Entries supplied =
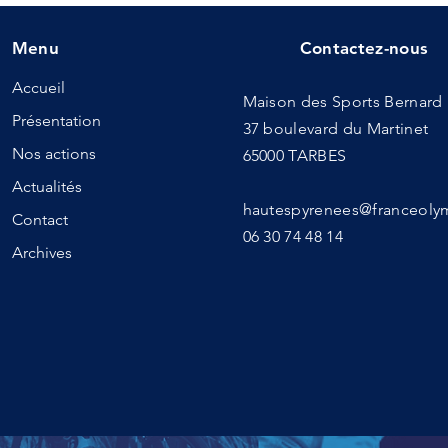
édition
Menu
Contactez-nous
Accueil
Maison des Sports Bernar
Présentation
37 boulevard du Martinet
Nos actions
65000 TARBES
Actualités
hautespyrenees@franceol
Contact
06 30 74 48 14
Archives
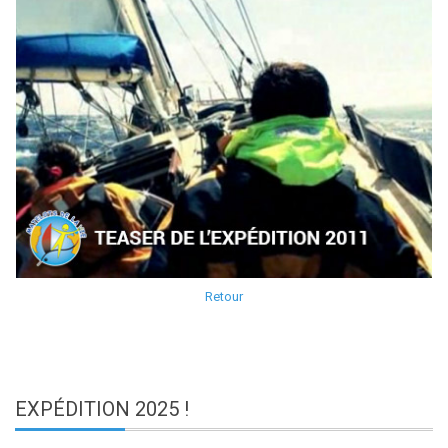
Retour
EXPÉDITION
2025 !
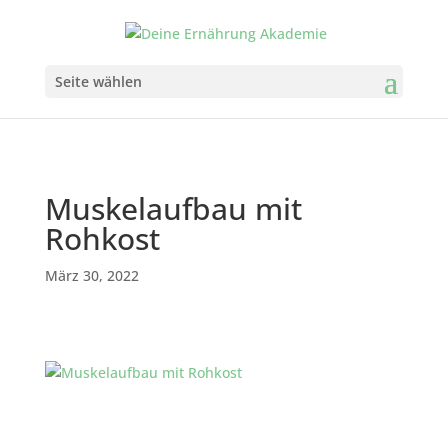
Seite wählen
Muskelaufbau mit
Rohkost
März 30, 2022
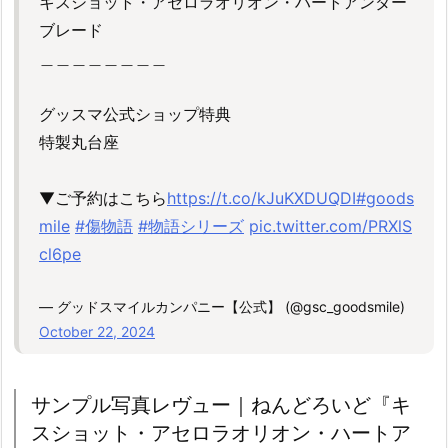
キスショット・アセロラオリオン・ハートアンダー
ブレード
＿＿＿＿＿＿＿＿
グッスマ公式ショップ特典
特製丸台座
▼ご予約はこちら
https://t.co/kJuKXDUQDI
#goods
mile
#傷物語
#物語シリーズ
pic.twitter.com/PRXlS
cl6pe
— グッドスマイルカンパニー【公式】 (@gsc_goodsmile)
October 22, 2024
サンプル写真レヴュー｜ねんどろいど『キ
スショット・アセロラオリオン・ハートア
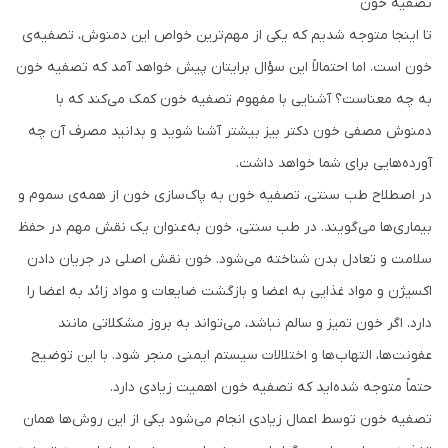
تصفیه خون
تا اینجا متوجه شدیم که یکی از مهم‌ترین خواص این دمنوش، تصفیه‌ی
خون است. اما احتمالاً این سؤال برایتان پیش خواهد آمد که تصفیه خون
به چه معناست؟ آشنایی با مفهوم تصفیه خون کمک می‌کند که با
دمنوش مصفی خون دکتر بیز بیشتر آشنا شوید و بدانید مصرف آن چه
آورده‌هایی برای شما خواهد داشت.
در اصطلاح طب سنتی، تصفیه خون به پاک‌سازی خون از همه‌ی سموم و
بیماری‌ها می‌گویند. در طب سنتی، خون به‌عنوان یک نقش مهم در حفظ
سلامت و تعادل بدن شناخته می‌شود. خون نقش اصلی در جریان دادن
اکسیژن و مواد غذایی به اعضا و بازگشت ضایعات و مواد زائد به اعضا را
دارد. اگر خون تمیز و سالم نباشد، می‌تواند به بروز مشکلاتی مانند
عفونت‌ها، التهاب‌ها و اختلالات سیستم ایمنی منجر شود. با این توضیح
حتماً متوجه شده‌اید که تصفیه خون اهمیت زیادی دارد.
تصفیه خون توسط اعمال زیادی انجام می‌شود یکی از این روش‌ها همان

Aim of the task = Although the records contain pictures, only the text should be copied, exactly as it stands.

Solution below =
édition
Menu
Contactez-nous
Accueil
Maison des Sports Bernar
Présentation
37 boulevard du Martinet
Nos actions
65000 TARBES
Actualités
hautespyrenees@franceol
Contact
06 30 74 48 14
Archives
Retour
EXPÉDITION
2025 !
Seite wählen
Muskelaufbau mit
Rohkost
März 30, 2022
キスショット・アセロラオリオン・ハートアンダー
ブレード
＿＿＿＿＿＿＿＿
グッスマ公式ショップ特典
特製丸台座
▼ご予約はこちら
https://t.co/kJuKXDUQDI
#goods
mile
#傷物語
#物語シリーズ
pic.twitter.com/PRXlS
cl6pe
— グッドスマイルカンパニー【公式】 (@gsc_goodsmile)
October 22, 2024
サンプル写真レヴュー｜ねんどろいど『キ
スショット・アセロラオリオン・ハートア
تصفیه خون
تا اینجا متوجه شدیم که یکی از مهم‌ترین خواص این دمنوش، تصفیه‌ی
خون است. اما احتمالاً این سؤال برایتان پیش خواهد آمد که تصفیه خون
به چه معناست؟ آشنایی با مفهوم تصفیه خون کمک می‌کند که با
دمنوش مصفی خون دکتر بیز بیشتر آشنا شوید و بدانید مصرف آن چه
آورده‌هایی برای شما خواهد داشت.
در اصطلاح طب سنتی، تصفیه خون به پاک‌سازی خون از همه‌ی سموم و
بیماری‌ها می‌گویند. در طب سنتی، خون به‌عنوان یک نقش مهم در حفظ
سلامت و تعادل بدن شناخته می‌شود. خون نقش اصلی در جریان دادن
اکسیژن و مواد غذایی به اعضا و بازگشت ضایعات و مواد زائد به اعضا را
دارد. اگر خون تمیز و سالم نباشد، می‌تواند به بروز مشکلاتی مانند
عفونت‌ها، التهاب‌ها و اختلالات سیستم ایمنی منجر شود. با این توضیح
حتماً متوجه شده‌اید که تصفیه خون اهمیت زیادی دارد.
تصفیه خون توسط اعمال زیادی انجام می‌شود یکی از این روش‌ها همان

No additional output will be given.